Thinking about such interstitial spaces in this exhibition, other pieces expressed the layers of history making up Algeria's urban landscapes, communicating intriguing relationships and interstices. Atef Berredjem's two-channel video installation Continuum (2014) allowed us to stare down on a street through two screens – one of the videos shot on high resolution, the other by camera phone. The only thing that differs is the width of the framing, at some points the register of light, and finally, the shakiness captured on the camera phone – the humanity that emerges from behind these static images. Past the satellites hung on the building's exterior, there are cars passing by on this everyday street, one just like any other in the Middle East where people have erupted in protest in the last few years. The calm quietness we perceive in this small street, however, offers a view into the time/space relationship between the current demonstrations occurring in streets across the greater region, the relative calmness of this street now, and the Algerian revolution of 50 years ago.

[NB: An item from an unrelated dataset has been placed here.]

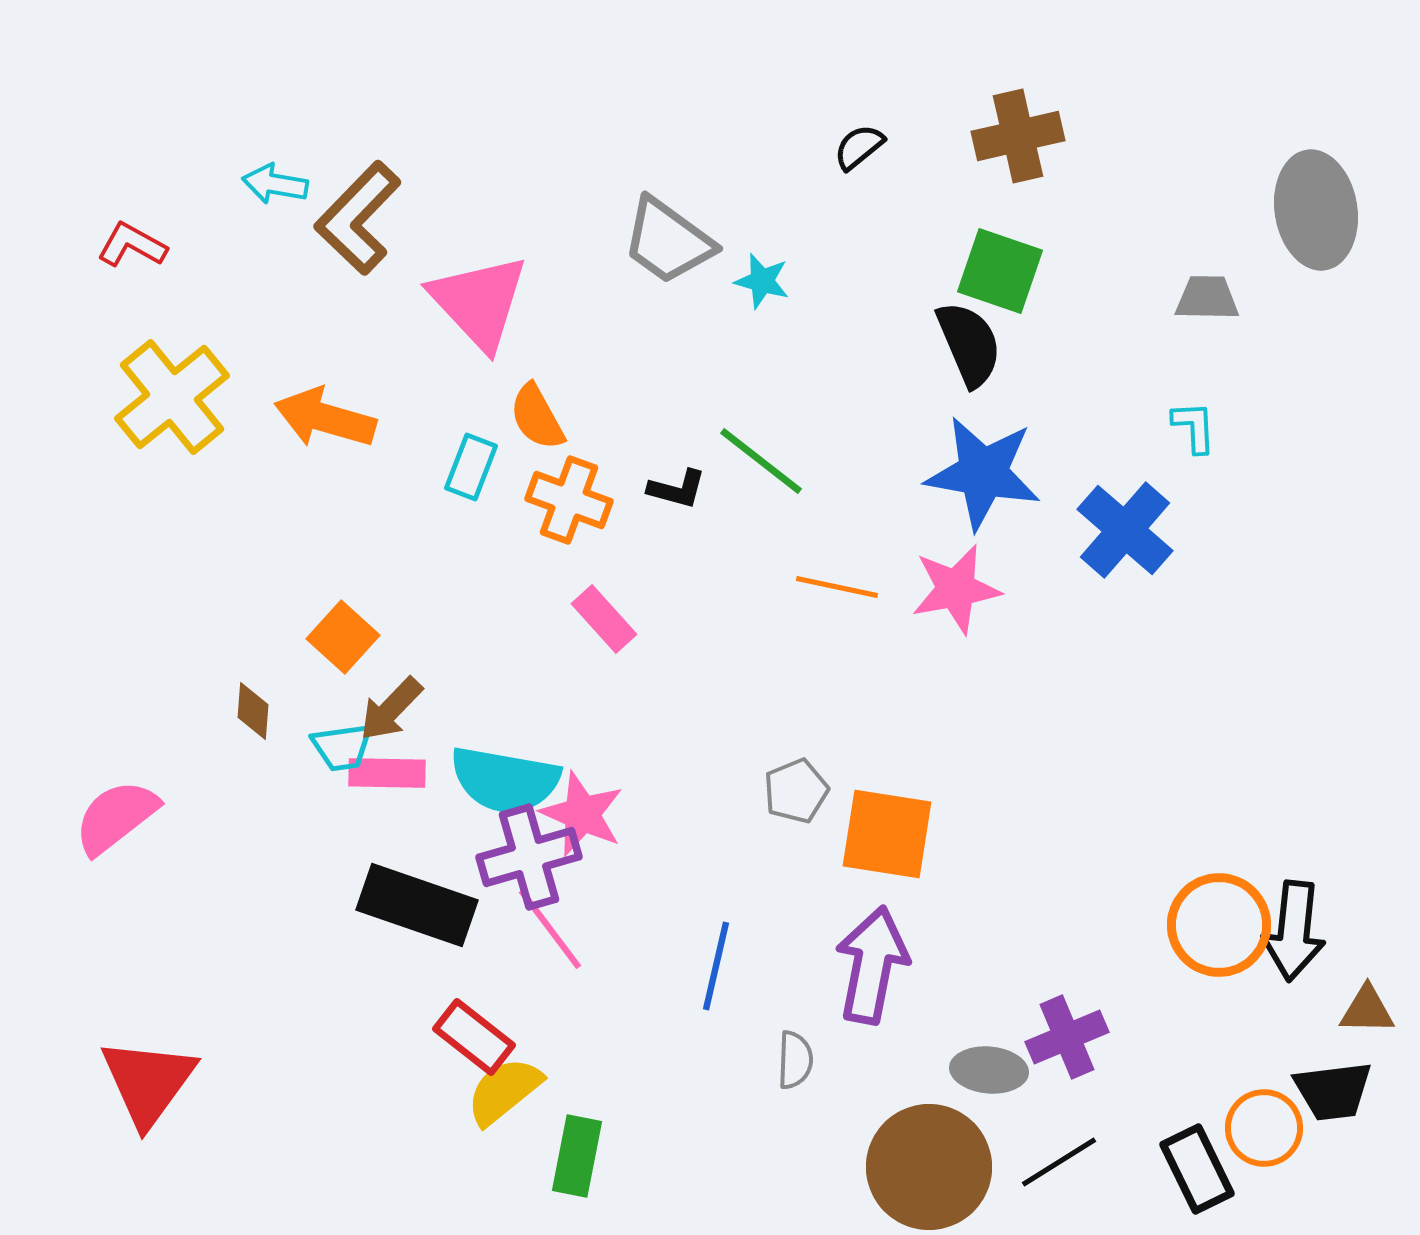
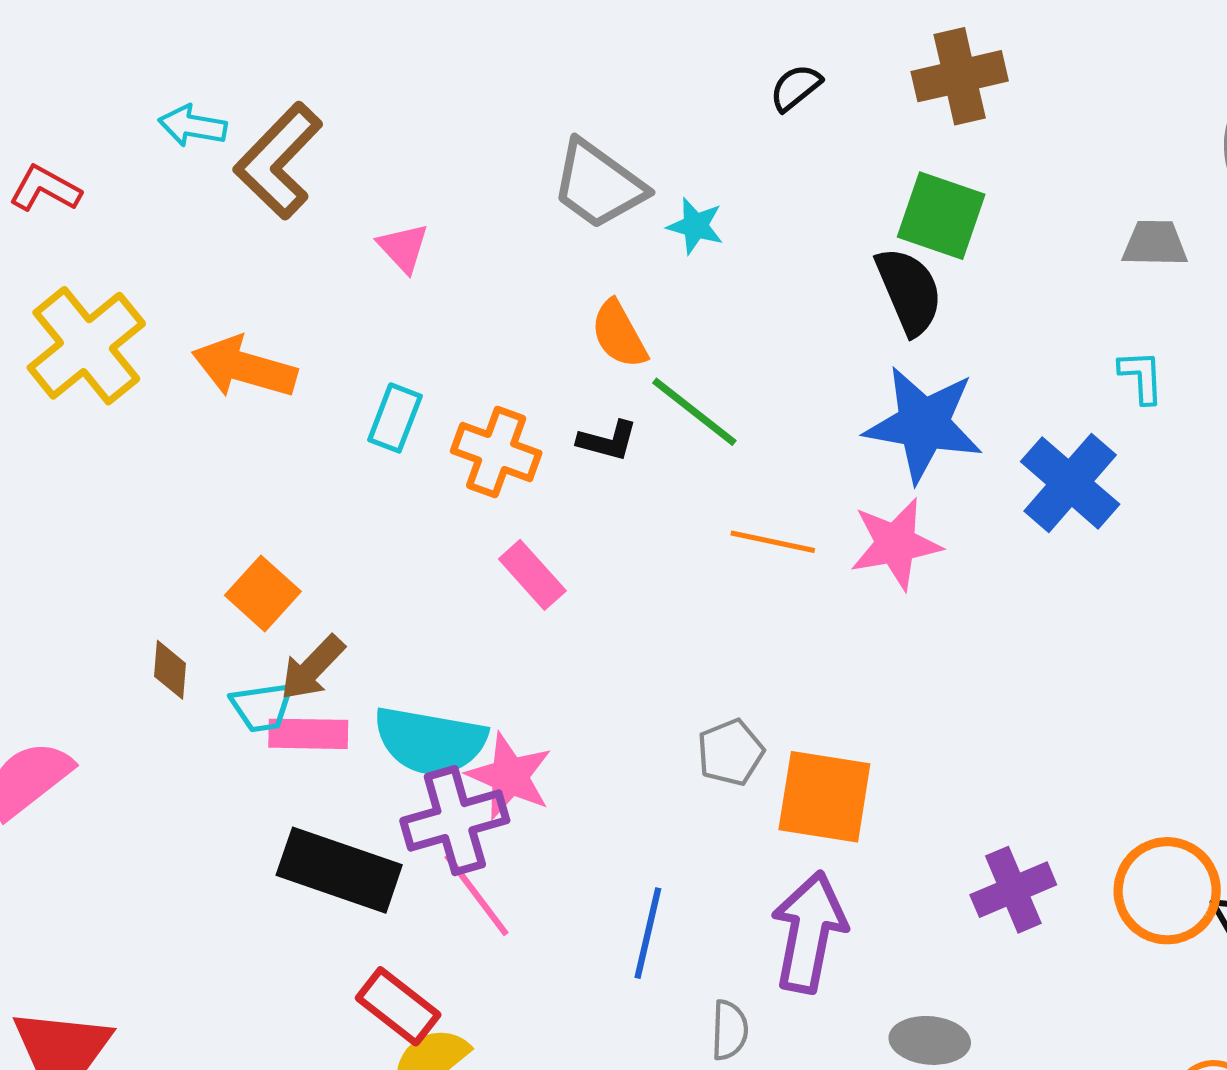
pink triangle: (479, 302) -> (403, 248), size x0.5
orange semicircle: (537, 417) -> (619, 334), moved
purple cross: (1067, 1037) -> (1013, 890), moved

Cars continue to pass by, but all we hear is the wind brushing past the camera, the odd car horn and, at some points, the faint sound of music from a radio. It is interesting to note, however, that this work was a change from the originally intended piece documenting narratives of travellers on the train between Algiers and Annaba. According to the description, the piece was meant to highlight the liminal nature of mobility and would have been more engaging than the static films exhibited.

 

 

Amina Menia's Enclose #0 (2013) was a grand visual layout of the history of a monument located in the heart of Algiers, which formed an additional layer to her ongoing research (since 2009) on funerary public sculptures in Algeria. This particular monument holds a double narrative – the sculpture was created by Polish-French sculptor Paul Landowski in 1928 and was commissioned by the French authorities to commemorate French and Algerian martyrs. 50 years later, the mayor of Algiers commissioned well-known modernist artist, M'hamed Issiakhem, to 'do something' about the monument's loud colonial presence. Issiakhem decided to cover it with a concrete structure with reliefs on the lower part and a fist of empowerment protruding from the back. This added another tier to the monument, extending the history that it recounts. It was ultimately renamed Monument to the Martyrs. Menia's tracing of this fascinating story brings forward a very palpable and contentious historical relationship through the frame of this one monument. Simultaneously, she highlights the harmonious way that this modern artist responded to history with an empowering act, even if it was tinted with the nostalgia of heroism. Menia's look into these different monuments in Algeria's landscape is an exciting mapping of a history through demagogic appeals, both pre- and post-colonial, and their mark on the public space and thus collective consciousness. The title of this piece, Enclosed #0, may indicate that there is more to come from this particular story.

 

As an exhibition with a national focus, the curatorial note promised a binary feel of inside to outside with a turn towards the point where spaces meet. The inclusion of historical narratives and abstract realms gave the exhibition its intimate distance, one where the viewer could relate to the multiple stories referencing Algeria from the vantage point of remoteness. Altogether, ideas are suspended more than claims, stressing that 'nation', 'nationality' and 'heritage' are subjective. The personal distances relayed in the works of Intervening Space gave this nation-focus an inviting element by the way it transcended the boundaries of Algeria as a geographical locale, looking at different modes of diaspora and displacement and the inclusion of an ongoing colonial narrative in the minds of people inside and outside of the places these pieces speak of. The artists' situational and temporal frictions are ones that many people who have experienced these same elements of colonial history, migration and exile, in Algeria and in so many other countries and regions worldwide, can relate to.



Intervening Space: From the Intimate to the World, was on show at The Mosaic Rooms from 15 May to 28 June 2014.